# Problem statement
Can you rewrite every one of the entries below as a Markdown table with two columns, Row and Line, giving each line its own numbered row and leaving out any blank lines?
=== Data supplied ===
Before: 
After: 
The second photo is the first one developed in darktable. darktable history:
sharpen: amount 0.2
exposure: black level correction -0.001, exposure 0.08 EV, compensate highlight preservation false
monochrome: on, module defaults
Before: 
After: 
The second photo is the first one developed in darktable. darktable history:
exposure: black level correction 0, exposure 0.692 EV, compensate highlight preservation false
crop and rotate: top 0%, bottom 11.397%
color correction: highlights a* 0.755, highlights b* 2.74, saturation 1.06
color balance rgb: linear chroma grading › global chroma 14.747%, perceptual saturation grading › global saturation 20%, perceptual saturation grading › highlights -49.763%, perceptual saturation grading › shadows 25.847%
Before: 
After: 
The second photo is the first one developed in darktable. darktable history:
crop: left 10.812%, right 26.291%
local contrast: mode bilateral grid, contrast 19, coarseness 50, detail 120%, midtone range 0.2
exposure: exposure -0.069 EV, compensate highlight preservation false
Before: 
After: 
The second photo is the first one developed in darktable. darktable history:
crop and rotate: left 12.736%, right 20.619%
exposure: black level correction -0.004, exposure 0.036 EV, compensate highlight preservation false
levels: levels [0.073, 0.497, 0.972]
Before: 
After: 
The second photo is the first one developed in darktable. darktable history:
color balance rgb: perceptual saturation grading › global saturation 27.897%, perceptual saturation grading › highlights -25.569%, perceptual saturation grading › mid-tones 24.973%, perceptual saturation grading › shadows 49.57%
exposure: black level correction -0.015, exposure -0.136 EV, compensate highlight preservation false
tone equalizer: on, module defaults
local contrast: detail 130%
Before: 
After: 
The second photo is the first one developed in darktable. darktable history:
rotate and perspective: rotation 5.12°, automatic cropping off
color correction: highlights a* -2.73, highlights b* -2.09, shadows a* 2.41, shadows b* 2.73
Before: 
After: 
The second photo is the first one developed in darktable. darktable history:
===
# In response
| Row | Line |
|---|---|
| 1 | Before:  |
| 2 | After:  |
| 3 | The second photo is the first one developed in darktable. darktable history: |
| 4 | sharpen: amount 0.2 |
| 5 | exposure: black level correction -0.001, exposure 0.08 EV, compensate highlight preservation false |
| 6 | monochrome: on, module defaults |
| 7 | Before:  |
| 8 | After:  |
| 9 | The second photo is the first one developed in darktable. darktable history: |
| 10 | exposure: black level correction 0, exposure 0.692 EV, compensate highlight preservation false |
| 11 | crop and rotate: top 0%, bottom 11.397% |
| 12 | color correction: highlights a* 0.755, highlights b* 2.74, saturation 1.06 |
| 13 | color balance rgb: linear chroma grading › global chroma 14.747%, perceptual saturation grading › global saturation 20%, perceptual saturation grading › highlights -49.763%, perceptual saturation grading › shadows 25.847% |
| 14 | Before:  |
| 15 | After:  |
| 16 | The second photo is the first one developed in darktable. darktable history: |
| 17 | crop: left 10.812%, right 26.291% |
| 18 | local contrast: mode bilateral grid, contrast 19, coarseness 50, detail 120%, midtone range 0.2 |
| 19 | exposure: exposure -0.069 EV, compensate highlight preservation false |
| 20 | Before:  |
| 21 | After:  |
| 22 | The second photo is the first one developed in darktable. darktable history: |
| 23 | crop and rotate: left 12.736%, right 20.619% |
| 24 | exposure: black level correction -0.004, exposure 0.036 EV, compensate highlight preservation false |
| 25 | levels: levels [0.073, 0.497, 0.972] |
| 26 | Before:  |
| 27 | After:  |
| 28 | The second photo is the first one developed in darktable. darktable history: |
| 29 | color balance rgb: perceptual saturation grading › global saturation 27.897%, perceptual saturation grading › highlights -25.569%, perceptual saturation grading › mid-tones 24.973%, perceptual saturation grading › shadows 49.57% |
| 30 | exposure: black level correction -0.015, exposure -0.136 EV, compensate highlight preservation false |
| 31 | tone equalizer: on, module defaults |
| 32 | local contrast: detail 130% |
| 33 | Before:  |
| 34 | After:  |
| 35 | The second photo is the first one developed in darktable. darktable history: |
| 36 | rotate and perspective: rotation 5.12°, automatic cropping off |
| 37 | color correction: highlights a* -2.73, highlights b* -2.09, shadows a* 2.41, shadows b* 2.73 |
| 38 | Before:  |
| 39 | After:  |
| 40 | The second photo is the first one developed in darktable. darktable history: |